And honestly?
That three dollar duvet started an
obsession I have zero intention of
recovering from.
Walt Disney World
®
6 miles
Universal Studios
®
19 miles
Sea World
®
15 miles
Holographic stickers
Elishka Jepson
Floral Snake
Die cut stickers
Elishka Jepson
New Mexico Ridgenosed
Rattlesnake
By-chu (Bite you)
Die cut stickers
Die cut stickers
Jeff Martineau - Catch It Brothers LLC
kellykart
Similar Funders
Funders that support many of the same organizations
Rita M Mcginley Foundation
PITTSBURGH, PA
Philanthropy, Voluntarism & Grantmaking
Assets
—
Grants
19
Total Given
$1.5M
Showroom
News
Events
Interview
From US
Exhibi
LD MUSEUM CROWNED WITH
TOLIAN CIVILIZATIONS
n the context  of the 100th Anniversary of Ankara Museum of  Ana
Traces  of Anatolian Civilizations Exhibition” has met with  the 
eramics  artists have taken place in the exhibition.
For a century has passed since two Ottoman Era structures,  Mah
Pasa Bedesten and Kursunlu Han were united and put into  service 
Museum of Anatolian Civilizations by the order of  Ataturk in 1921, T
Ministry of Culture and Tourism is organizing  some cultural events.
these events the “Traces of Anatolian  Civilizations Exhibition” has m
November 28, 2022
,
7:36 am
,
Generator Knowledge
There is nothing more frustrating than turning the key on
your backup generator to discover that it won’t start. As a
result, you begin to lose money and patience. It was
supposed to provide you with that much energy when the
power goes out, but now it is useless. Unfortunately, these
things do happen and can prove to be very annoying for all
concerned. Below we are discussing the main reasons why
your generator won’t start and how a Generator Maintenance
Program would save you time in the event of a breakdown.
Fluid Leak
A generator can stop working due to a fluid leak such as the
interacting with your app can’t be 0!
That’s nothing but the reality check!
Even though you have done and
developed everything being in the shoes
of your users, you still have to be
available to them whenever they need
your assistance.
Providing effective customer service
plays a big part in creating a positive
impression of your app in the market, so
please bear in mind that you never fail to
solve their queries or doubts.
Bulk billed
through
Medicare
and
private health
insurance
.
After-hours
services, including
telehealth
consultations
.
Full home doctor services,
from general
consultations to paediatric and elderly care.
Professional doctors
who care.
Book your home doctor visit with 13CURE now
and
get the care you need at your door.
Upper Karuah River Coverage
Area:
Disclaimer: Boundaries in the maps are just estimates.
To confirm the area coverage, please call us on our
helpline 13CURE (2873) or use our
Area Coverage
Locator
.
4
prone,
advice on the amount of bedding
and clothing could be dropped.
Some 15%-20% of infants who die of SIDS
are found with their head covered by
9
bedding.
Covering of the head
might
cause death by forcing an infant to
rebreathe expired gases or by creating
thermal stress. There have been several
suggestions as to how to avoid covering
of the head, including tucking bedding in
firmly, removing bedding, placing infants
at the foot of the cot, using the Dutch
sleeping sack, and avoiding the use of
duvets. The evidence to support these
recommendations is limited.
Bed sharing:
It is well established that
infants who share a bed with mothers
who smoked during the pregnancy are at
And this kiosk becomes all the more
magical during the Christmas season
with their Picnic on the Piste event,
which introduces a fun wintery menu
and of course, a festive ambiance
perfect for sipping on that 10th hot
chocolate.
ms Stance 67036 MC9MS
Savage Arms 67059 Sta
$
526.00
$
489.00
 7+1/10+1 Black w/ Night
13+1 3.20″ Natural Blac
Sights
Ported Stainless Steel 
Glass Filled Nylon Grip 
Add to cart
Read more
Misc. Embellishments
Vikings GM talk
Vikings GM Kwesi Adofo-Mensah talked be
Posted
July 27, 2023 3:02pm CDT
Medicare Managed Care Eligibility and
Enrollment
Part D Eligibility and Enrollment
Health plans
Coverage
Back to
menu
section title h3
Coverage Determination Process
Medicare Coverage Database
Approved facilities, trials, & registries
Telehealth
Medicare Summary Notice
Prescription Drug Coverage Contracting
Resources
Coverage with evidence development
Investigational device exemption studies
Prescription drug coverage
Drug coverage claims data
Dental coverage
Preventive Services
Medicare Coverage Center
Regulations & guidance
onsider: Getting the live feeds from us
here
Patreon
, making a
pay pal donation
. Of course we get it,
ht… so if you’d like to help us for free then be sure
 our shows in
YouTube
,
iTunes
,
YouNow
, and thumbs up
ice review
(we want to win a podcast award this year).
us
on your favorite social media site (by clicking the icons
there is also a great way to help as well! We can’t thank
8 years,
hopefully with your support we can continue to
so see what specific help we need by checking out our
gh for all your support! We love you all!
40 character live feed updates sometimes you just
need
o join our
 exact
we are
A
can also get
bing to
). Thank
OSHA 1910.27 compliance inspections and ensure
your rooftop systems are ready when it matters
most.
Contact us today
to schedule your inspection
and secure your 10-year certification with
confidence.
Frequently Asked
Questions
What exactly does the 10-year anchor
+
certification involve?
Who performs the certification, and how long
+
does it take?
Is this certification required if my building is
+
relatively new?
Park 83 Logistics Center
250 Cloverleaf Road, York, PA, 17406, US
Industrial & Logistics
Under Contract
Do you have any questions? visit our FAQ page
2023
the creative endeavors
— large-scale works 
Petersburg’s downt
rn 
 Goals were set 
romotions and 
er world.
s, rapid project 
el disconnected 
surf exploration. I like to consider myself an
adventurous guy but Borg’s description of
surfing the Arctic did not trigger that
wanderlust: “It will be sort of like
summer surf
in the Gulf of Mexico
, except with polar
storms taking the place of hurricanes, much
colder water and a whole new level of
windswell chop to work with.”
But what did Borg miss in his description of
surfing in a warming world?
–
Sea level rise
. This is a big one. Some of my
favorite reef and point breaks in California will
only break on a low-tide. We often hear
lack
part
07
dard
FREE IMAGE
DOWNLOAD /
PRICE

★ ★ ★

▶ WHAT TO DO
Find every line in the entries above that contains the word "Vikings" and copy each of those lines.

▶ OUTPUT BELOW
Vikings GM talk
Vikings GM Kwesi Adofo-Mensah talked be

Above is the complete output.